Mulvaney said a constituent asked him a fairly straightforward question: Why won’t you compromise with the president? Instead of answering her question directly, he responded with a question.
He asked her if she wanted to sell her house. She said that she did not. He proceeded to insist he wanted to purchase her home, even though it was obvious she didn’t want to sell it, and, would never consider his offer. She insisted that he stop. He then accused her of not wanting to compromise with him. This was not compromise, nor could there be compromise until Mulvaney and the lady reach an agreement to buy and sell the house.
Mr. Mulvaney’s use of this as an example of a failed compromise is a basic point of his failed philosophy and congressional leadership. By using this example of the lady and the home she does not want to sell, he identifies himself as a bully. Webster defines “bully” as someone who does the following to others:
1: To treat abusively
2: To affect by means of force or coercion
Mulvaney said he hoped his point was fairly made. It was not. In my opinion, the message I got from reading his column is that he doesn’t understand compromise, which means to settle differences by mutual concessions; an adjustment of conflicting claims or principles by the sacrifice or surrender of a part of each (Webster’s Dictionary Encyclopedic Edition).

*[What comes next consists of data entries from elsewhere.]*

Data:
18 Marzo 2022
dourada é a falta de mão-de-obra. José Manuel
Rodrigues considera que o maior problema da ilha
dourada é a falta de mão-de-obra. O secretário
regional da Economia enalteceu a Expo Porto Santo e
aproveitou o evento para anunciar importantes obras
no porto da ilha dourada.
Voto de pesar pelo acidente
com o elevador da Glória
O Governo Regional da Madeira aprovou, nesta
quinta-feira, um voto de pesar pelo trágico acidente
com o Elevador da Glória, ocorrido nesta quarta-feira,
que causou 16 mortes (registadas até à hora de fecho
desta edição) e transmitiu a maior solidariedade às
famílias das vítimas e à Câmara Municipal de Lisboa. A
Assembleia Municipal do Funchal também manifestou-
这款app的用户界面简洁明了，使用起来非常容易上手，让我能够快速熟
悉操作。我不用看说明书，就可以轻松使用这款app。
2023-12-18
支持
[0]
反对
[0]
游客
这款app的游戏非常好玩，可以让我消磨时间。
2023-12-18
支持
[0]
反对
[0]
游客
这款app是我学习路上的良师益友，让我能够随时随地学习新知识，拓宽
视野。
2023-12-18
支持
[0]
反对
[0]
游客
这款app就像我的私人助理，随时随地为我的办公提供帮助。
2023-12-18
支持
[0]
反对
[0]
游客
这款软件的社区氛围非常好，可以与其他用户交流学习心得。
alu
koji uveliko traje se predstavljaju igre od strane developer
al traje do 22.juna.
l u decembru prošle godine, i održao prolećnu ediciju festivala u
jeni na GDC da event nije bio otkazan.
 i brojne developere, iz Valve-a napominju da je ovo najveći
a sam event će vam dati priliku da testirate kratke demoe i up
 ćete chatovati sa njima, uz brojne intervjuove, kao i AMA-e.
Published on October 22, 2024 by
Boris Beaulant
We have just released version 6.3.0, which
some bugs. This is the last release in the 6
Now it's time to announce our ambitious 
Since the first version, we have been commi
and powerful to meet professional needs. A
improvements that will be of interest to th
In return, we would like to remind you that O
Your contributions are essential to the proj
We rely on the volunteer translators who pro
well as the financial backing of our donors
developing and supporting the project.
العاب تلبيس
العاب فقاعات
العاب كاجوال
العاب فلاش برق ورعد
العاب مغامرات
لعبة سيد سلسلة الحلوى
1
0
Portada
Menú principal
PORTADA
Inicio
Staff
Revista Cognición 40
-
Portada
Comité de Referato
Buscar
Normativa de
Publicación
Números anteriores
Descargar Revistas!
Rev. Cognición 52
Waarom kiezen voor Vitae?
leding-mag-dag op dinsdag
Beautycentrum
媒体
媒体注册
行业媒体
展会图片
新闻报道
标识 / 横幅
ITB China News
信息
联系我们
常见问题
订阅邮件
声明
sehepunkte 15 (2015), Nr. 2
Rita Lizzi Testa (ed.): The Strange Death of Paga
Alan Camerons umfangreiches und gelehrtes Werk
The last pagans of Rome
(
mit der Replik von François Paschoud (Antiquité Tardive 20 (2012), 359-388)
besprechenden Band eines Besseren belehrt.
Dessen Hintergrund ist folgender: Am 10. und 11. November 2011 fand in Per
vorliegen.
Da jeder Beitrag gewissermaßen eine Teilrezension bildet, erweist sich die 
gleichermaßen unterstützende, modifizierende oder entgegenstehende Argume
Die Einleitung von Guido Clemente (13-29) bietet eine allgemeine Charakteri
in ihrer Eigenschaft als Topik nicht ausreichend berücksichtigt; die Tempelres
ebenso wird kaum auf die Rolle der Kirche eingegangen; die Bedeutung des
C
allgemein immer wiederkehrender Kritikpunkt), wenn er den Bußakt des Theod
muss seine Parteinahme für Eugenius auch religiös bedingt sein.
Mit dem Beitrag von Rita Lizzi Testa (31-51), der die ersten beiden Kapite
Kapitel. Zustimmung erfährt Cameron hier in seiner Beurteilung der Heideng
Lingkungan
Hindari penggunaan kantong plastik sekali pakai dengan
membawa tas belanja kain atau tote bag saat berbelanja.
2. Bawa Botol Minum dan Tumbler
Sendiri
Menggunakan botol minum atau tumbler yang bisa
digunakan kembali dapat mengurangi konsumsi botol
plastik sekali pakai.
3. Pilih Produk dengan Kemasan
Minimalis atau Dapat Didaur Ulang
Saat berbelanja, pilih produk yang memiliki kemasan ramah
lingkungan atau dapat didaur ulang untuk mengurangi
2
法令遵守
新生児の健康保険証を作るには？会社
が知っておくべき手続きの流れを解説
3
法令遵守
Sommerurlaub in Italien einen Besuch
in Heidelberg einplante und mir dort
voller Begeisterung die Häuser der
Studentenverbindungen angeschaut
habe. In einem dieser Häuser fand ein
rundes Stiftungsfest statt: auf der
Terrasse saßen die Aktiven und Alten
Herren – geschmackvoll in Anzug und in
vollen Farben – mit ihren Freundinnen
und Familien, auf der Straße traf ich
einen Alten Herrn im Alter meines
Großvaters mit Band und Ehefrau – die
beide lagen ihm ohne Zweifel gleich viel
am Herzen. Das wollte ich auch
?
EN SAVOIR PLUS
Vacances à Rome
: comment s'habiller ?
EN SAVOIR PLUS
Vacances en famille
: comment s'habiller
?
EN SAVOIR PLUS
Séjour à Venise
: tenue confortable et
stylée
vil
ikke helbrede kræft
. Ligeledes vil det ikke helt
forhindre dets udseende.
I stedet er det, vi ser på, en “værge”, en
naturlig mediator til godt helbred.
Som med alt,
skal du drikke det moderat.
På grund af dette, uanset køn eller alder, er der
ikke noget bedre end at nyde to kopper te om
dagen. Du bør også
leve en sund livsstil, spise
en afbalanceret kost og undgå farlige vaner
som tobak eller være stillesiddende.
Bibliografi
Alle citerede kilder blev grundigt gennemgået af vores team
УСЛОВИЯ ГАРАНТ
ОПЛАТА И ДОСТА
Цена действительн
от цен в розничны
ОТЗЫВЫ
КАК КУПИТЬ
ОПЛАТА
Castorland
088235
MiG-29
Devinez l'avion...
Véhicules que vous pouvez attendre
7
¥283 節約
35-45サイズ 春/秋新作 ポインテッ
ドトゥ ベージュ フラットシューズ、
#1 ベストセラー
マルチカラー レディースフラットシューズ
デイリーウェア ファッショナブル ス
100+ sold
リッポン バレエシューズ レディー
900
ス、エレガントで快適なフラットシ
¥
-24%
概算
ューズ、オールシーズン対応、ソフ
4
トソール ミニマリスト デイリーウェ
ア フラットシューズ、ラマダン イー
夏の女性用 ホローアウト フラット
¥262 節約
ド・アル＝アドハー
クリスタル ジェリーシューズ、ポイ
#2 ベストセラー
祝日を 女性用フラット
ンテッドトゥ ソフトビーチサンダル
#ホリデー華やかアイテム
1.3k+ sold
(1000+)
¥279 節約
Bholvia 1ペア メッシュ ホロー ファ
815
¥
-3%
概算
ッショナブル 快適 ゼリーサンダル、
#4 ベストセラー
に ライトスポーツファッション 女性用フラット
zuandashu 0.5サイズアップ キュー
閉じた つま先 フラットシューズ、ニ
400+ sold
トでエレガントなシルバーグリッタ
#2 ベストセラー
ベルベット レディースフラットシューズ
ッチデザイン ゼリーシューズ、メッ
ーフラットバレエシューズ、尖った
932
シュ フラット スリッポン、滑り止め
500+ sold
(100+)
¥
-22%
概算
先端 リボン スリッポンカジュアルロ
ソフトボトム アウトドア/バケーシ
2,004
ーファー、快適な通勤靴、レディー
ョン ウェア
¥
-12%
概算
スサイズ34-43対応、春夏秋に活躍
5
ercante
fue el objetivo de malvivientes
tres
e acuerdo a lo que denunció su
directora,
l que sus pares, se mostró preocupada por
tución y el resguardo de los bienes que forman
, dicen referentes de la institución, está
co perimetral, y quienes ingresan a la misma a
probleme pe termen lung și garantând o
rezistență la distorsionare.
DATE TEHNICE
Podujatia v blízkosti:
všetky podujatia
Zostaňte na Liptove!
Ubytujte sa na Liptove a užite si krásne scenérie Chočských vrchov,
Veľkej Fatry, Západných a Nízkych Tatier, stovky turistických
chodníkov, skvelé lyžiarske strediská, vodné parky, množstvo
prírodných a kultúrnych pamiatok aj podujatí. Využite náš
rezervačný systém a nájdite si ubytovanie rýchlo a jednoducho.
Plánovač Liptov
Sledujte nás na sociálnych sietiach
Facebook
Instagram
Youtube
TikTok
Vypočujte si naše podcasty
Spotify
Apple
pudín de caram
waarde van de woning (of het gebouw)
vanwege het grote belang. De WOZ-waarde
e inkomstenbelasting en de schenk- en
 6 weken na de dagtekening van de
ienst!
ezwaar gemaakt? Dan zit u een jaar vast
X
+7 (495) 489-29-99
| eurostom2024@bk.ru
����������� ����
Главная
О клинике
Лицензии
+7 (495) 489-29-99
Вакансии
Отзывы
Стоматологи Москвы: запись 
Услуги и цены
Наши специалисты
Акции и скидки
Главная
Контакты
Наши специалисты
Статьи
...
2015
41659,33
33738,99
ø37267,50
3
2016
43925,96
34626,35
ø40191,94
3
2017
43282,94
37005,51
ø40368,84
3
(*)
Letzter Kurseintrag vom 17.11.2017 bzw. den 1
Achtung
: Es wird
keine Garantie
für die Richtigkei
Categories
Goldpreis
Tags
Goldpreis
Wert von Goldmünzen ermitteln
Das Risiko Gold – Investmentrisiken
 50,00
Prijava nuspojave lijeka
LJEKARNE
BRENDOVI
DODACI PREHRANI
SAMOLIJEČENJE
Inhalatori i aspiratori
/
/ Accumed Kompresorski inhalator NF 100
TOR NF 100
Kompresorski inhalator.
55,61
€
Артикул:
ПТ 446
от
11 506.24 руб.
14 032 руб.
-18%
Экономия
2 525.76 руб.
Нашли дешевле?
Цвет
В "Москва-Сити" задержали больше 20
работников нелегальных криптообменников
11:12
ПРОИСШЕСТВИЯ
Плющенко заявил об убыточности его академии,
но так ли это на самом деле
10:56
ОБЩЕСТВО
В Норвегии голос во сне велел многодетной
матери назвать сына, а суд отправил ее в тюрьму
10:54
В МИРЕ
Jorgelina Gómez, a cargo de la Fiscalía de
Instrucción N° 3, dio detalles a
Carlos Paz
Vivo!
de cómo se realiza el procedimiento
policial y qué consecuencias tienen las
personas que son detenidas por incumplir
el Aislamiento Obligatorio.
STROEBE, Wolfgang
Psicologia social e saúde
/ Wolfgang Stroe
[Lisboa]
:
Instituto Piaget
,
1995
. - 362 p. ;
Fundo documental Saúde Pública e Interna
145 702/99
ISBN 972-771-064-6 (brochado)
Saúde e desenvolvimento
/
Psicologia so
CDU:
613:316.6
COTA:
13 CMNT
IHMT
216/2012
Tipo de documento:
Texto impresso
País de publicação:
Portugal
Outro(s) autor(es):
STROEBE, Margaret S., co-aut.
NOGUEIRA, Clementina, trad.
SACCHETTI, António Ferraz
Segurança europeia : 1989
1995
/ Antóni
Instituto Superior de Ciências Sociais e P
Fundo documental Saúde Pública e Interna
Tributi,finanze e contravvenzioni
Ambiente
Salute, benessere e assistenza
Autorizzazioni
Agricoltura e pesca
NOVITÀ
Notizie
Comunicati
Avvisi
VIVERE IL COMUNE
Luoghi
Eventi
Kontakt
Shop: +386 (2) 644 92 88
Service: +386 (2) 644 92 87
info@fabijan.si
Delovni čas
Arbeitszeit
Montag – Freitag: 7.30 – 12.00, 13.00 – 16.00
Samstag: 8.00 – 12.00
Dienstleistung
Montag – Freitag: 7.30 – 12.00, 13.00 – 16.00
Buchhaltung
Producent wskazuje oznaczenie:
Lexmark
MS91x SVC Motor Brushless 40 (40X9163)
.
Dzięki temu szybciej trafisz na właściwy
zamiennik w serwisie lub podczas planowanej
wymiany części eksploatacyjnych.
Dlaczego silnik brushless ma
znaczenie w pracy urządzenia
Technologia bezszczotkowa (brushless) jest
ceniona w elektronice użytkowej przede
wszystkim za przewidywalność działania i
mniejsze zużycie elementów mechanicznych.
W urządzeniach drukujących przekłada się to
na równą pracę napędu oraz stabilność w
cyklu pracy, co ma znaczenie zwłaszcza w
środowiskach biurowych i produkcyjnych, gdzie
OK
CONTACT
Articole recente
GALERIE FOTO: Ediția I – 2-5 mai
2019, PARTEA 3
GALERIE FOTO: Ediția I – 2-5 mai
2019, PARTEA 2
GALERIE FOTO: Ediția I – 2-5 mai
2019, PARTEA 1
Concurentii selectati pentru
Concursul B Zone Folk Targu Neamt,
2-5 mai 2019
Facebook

Mr. Mulvaney should lead by developing a plan or study someone else’s plan and compromising with portions. Compromise is a give-and-take negotiation.
Mr. Mulvaney demonstrates bullying qualities, not leadership instinct. He reacts on proposals as would a bully. Frankly, I am tired of listening to his constant complaining about Washington being broken. Get to work and fix it. Compromise. That’s what you were elected to do. If you can’t handle the job, resign.